This just in, there are fears that banning smoking in Eastern Missippi State Hospital will contribute to the black-market in cigarettes in that hospital. I seriously doubt that Missippi is the only state with a black-market for cigarettes in state psychiatric hospitals that no longer publicly permit smoking. I have seen Virginia, to mention one state, go through the process of banning cigarettes, and I’ve heard of a black-market for cigarettes in a hospital in that state.

Cigarette smoking is actually serving as the scapegoat for a very serious and more real health problem mental health consumers are facing these days. People in the mental health system are dying on average 25 years earlier than the rest of the population according to a National Association of State Mental Health Program Directors study.
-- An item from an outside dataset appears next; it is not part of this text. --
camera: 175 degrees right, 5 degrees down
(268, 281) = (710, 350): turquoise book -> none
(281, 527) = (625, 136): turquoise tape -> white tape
This phenomenon is attributed, to use of the atypical antipsychotic drugs developed to have fewer side effects than the original antipsychotic drugs. Another term for these antipsychotic drugs is neuroleptic which comes from the Greek, to “seize control of” the “nervous system”, and that word origin indicates, in health terms, the root of the problem.

These atypical antipsychotic drugs have been shown to contribute to a whole range of health problems from heart disease to obesity and diabetes. All of these health problems can cut short a person’s life span. Research has shown that the lives of people on many psychiatric drugs are shortened by every psychiatric drug they are taking. Not only can these drugs be harmful, but their long term use has been shown to be detrimental to treatment efforts rather than beneficial.
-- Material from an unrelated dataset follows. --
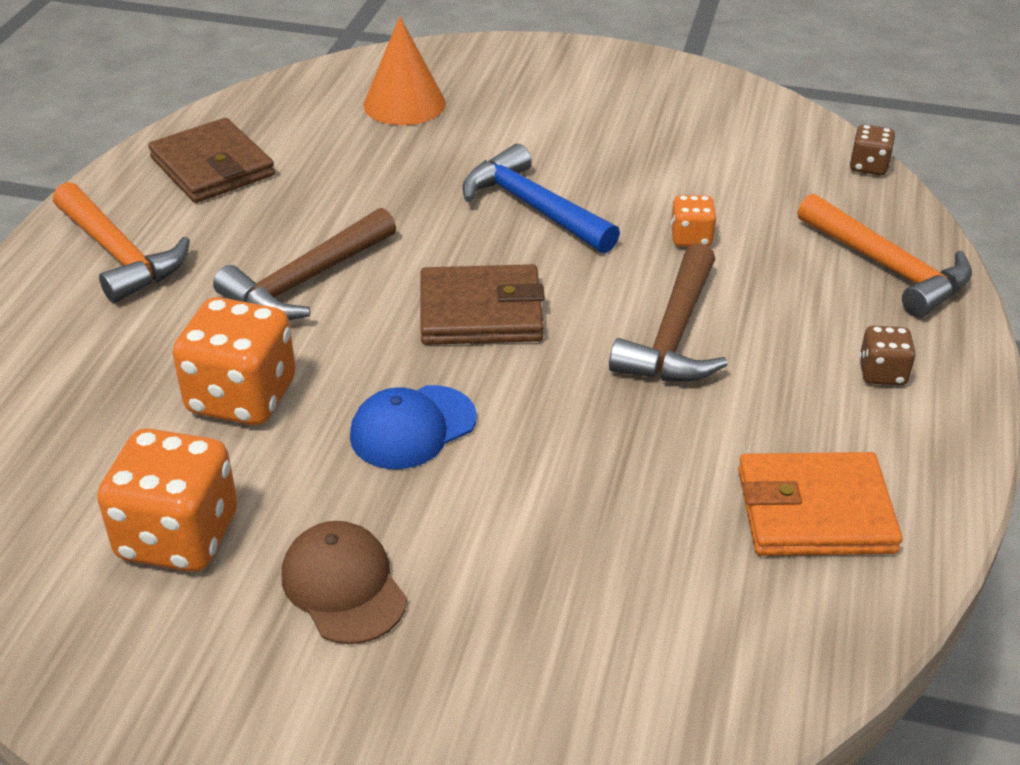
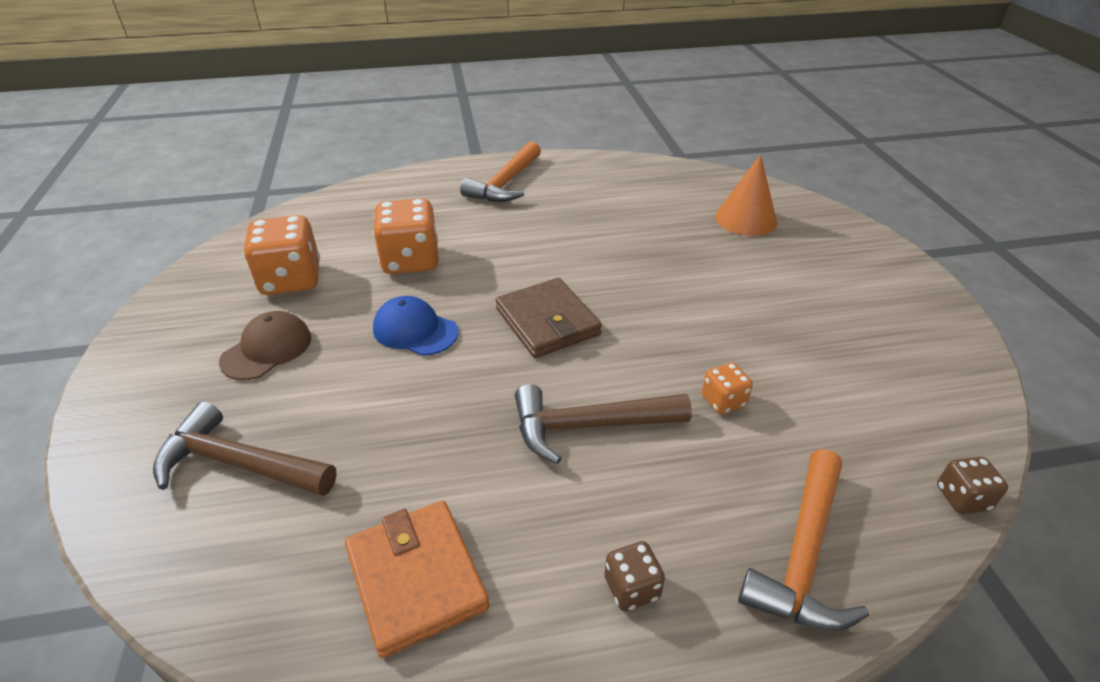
camera: 65 degrees right, 0 degrees up
(212, 167) = (607, 181): brown wallet -> none
(305, 281) = (527, 246): brown hammer -> brown hammer (238, 463)
(533, 207) = (685, 308): blue hammer -> none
A more direct way of saving lives would be to ban the use of these antipsychotic drugs on the hospital units where they are used, but psychiatrists are unlikely to take this course of action any time soon. Involuntary patients have no choice and are routinely forced to take these drugs regardless of the health consequences of doing so while voluntary patients who try to assert themselves can end up facing a hearing, and ultimately on involuntary status. This is unfortunate, but until state hospitals are more open to other and healthy options, it will continue to be the case.
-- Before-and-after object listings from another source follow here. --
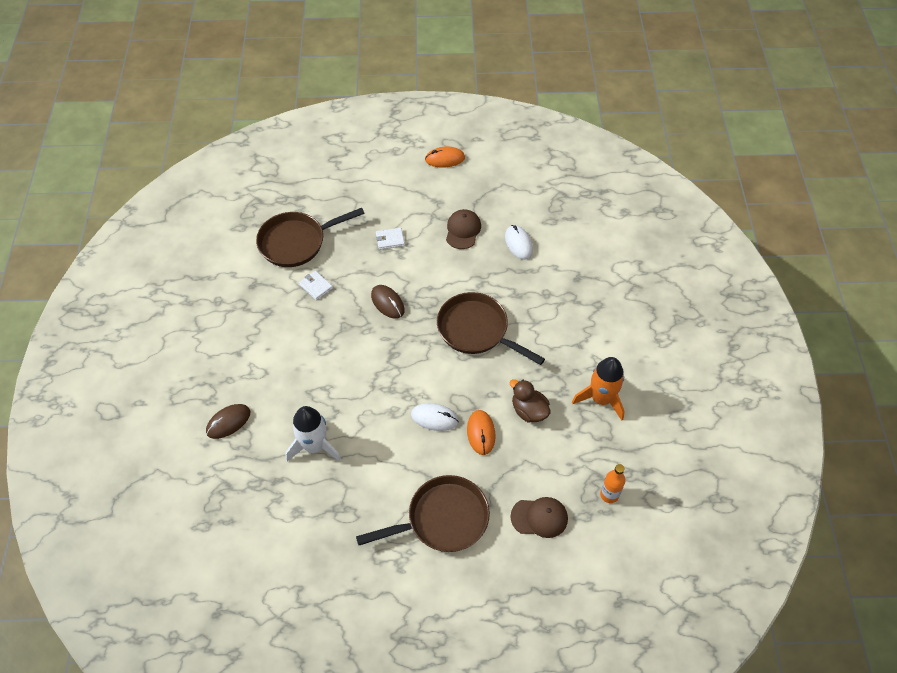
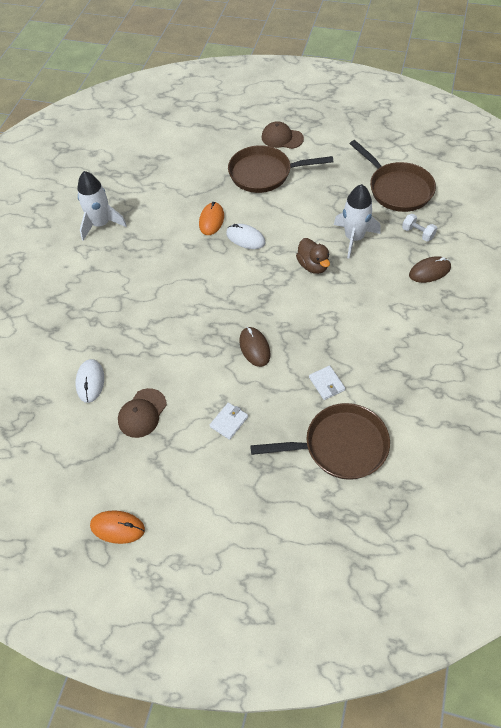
camera: 160 degrees left, 0 degrees up
(243, 469) = (417, 233): none -> white dumbbell
(390, 240) = (229, 422): white wallet -> white wallet turned 60 degrees counterclockwise
(476, 330) = (177, 301): brown pan -> brown pan (397, 189)
(529, 411) = (164, 228): brown duck -> brown duck (313, 265)
(539, 517) = (193, 162): brown cap -> brown cap (282, 138)
(601, 399) = (101, 224): orange rocket -> white rocket
(609, 494) = (135, 165): orange bottle -> none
E. Fuller Torrey makes the claim that when it came to quitting smoking he would prefer to individualize treatment plans to fit the patient. I am very skeptical of E. Fuller Torrey’s statement in the sense that although he might individualize treatment plans when it came to quitting smoking, I am sure he wouldn’t allow this individualization when it came to the use of antipsychotic drugs. Until psychiatrists attend to the results of studies that don’t necessarily agree with the textbooks they used in school, they won’t take the steps necessary to save lives.